I have a problem with typedef union as parameter for a function-call.
definition of the typedef
union uParameter { byte bByte; // 8 bit unsigned int16 iInt16; // 16 bit signed int32 iInt32; // 32 bit signed }; typedef union uParameter USR_tu_Para;
prototype of a function that uses this typedef
void SetSomething(USR_tu_Para para);
The question is: how can I call the SetSomething-function with a constant parameter.
SetSomething(100);
This call creates a compiler error: #167: argument of type "int" is incompatible with parameter of type "USR_tu_Para"
I tried to cast the parameter witch (USR_tu_Para) or (USR_tu_Para.iInt16). But the compiler denied everything I tried.
Any ideas?
Hi Per, thanks for your reply. My first idea was to use void pointers. But finally I decided to reduce the risk a little bit.

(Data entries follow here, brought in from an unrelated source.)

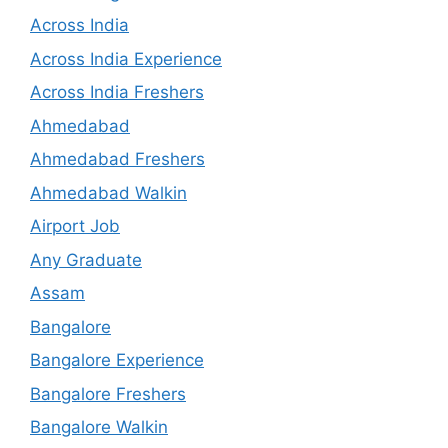
Across India
Across India Experience
Across India Freshers
Ahmedabad
Ahmedabad Freshers
Ahmedabad Walkin
Airport Job
Any Graduate
Assam
Bangalore
Bangalore Experience
Bangalore Freshers
Bangalore Walkin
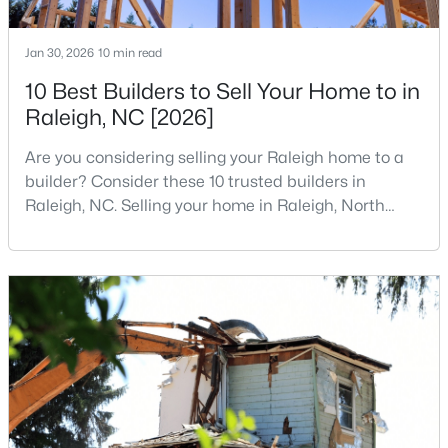
3
2
1484
0.5
Beds
Baths
Sqft
Acres
Jan 30, 2026
10 min read
5308 Barclay Dr, Raleigh, NC 27606
10 Best Builders to Sell Your Home to in
MLS#: 10184710
Raleigh, NC [2026]
Are you considering selling your Raleigh home to a
New - 15 Hours Ago
builder? Consider these 10 trusted builders in
Raleigh, NC. Selling your home in Raleigh, North
Carolina, does not always mean listing it on the
traditional real estate market. For homeowners
looking for a faster process, especially those with
older properties that need many updates and
repairs, selling directly to a home builder can be an
attrac
$9,250,000
Active
5
7
11285
0.57
Beds
Baths
Sqft
Acres
300 Dartmouth Rd, Raleigh, NC 27609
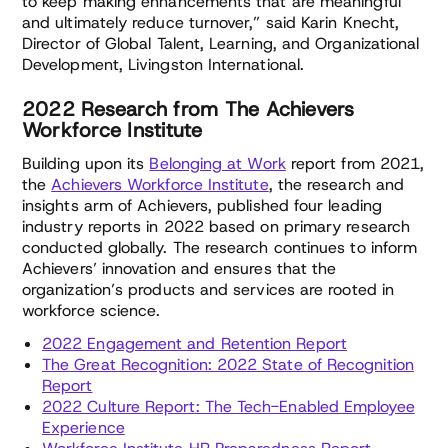
to keep making enhancements that are meaningful
and ultimately reduce turnover,” said Karin Knecht,
Director of Global Talent, Learning, and Organizational
Development, Livingston International.
2022 Research from The Achievers
Workforce Institute
Building upon its
Belonging at Work
report from 2021,
the
Achievers Workforce Institute
, the research and
insights arm of Achievers, published four leading
industry reports in 2022 based on primary research
conducted globally. The research continues to inform
Achievers’ innovation and ensures that the
organization’s products and services are rooted in
workforce science.
2022 Engagement and Retention Report
The Great Recognition: 2022 State of Recognition
Report
2022 Culture Report: The Tech-Enabled Employee
Experience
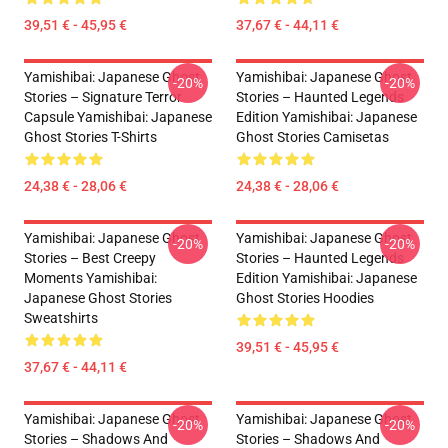
39,51 € - 45,95 €
37,67 € - 44,11 €
Yamishibai: Japanese Ghost
Yamishibai: Japanese Ghost
-20%
-20%
Stories – Signature Terror
Stories – Haunted Legends
Capsule Yamishibai: Japanese
Edition Yamishibai: Japanese
Ghost Stories T-Shirts
Ghost Stories Camisetas
24,38 € - 28,06 €
24,38 € - 28,06 €
Yamishibai: Japanese Ghost
Yamishibai: Japanese Ghost
-20%
-20%
Stories – Best Creepy
Stories – Haunted Legends
Moments Yamishibai:
Edition Yamishibai: Japanese
Japanese Ghost Stories
Ghost Stories Hoodies
Sweatshirts
39,51 € - 45,95 €
37,67 € - 44,11 €
Yamishibai: Japanese Ghost
Yamishibai: Japanese Ghost
-20%
-20%
Stories – Shadows And
Stories – Shadows And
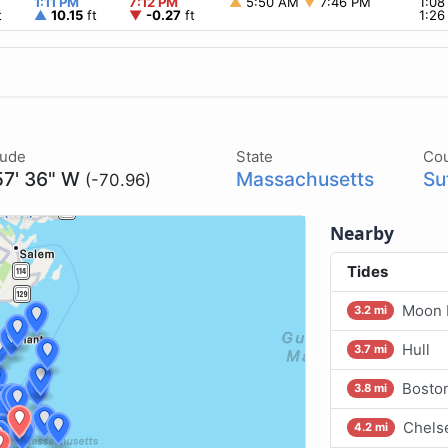
1:11 PM
7:12 PM
▲
5:50 AM
▼
7:46 PM
1:0
t
▲
10.15
ft
▼
-0.27
ft
1:2
tude
State
Co
57' 36" W
Massachusetts
Su
(-70.96)
Nearby
Tides
Moon 
3.2 mi
Hull
3.7 mi
Boston
3.8 mi
Chelse
4.2 mi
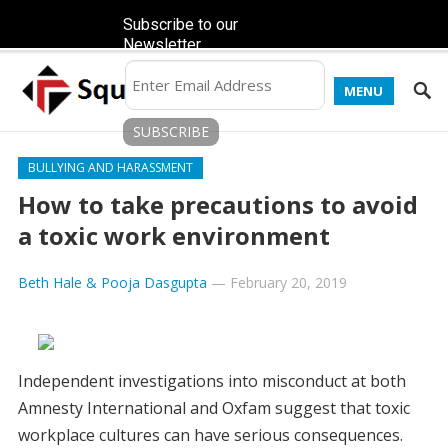
Subscribe to our
Newsletter
MENU
BULLYING AND HARASSMENT
How to take precautions to avoid
a toxic work environment
Beth Hale & Pooja Dasgupta
—
February 20, 2019
Independent investigations into misconduct at both
Amnesty International and Oxfam suggest that toxic
workplace cultures can have serious consequences.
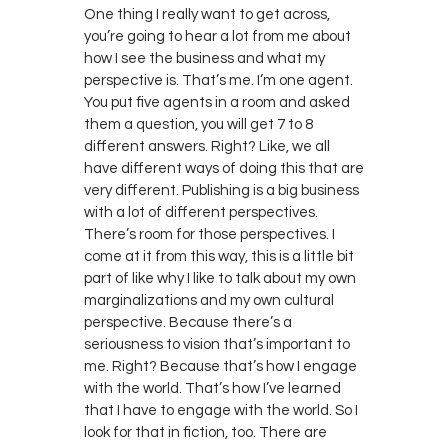
One thing I really want to get across,
you’re going to hear a lot from me about
how I see the business and what my
perspective is. That’s me. I’m one agent.
You put five agents in a room and asked
them a question, you will get 7 to 8
different answers. Right? Like, we all
have different ways of doing this that are
very different. Publishing is a big business
with a lot of different perspectives.
There’s room for those perspectives. I
come at it from this way, this is a little bit
part of like why I like to talk about my own
marginalizations and my own cultural
perspective. Because there’s a
seriousness to vision that’s important to
me. Right? Because that’s how I engage
with the world. That’s how I’ve learned
that I have to engage with the world. So I
look for that in fiction, too. There are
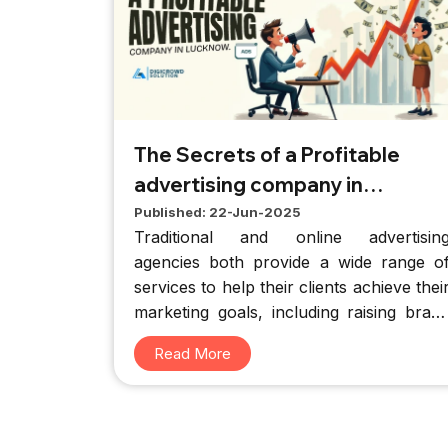
The Secrets of a Profitable
advertising company in
Lucknow
Published: 22-Jun-2025
Traditional and online advertisin
agencies both provide a wide range o
services to help their clients achieve thei
marketing goals, including raising bran
awareness, expanding product sales, an
Read More
creating compelling new brands.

I placed enough warnings in my code, that this corner should not be touched without switching on the brain before.
This is the definition of my pointer-array
void (*azfSet[IOACC_ATT_ANZ][5])(word, USR_tu_Parameter)
I hope this scares enough :-)
Anyway: it should be possible to pass a numeric value to a function with union as parameter (standard in c++ without any use of unions).
But finally I decided to reduce the risk a little bit.
But you didn't. That union is exactly as risky as passing stuff via (void *). Heck, even variable-number-of-arguments functions would be (slightly) safer than that!
Oh, and the only reason for anyone to be scared of a declaration an array of function pointers like this:
is that you decided against doing it in a much less confusing way, e.g.
#define MEANINGFUL_NAME 5 typedef void (*azfFunction_t)(word, USR_tu_Parameter); azfFunction_t azfSet[IOACC_ATT_ANZ][MEANINGFUL_NAME]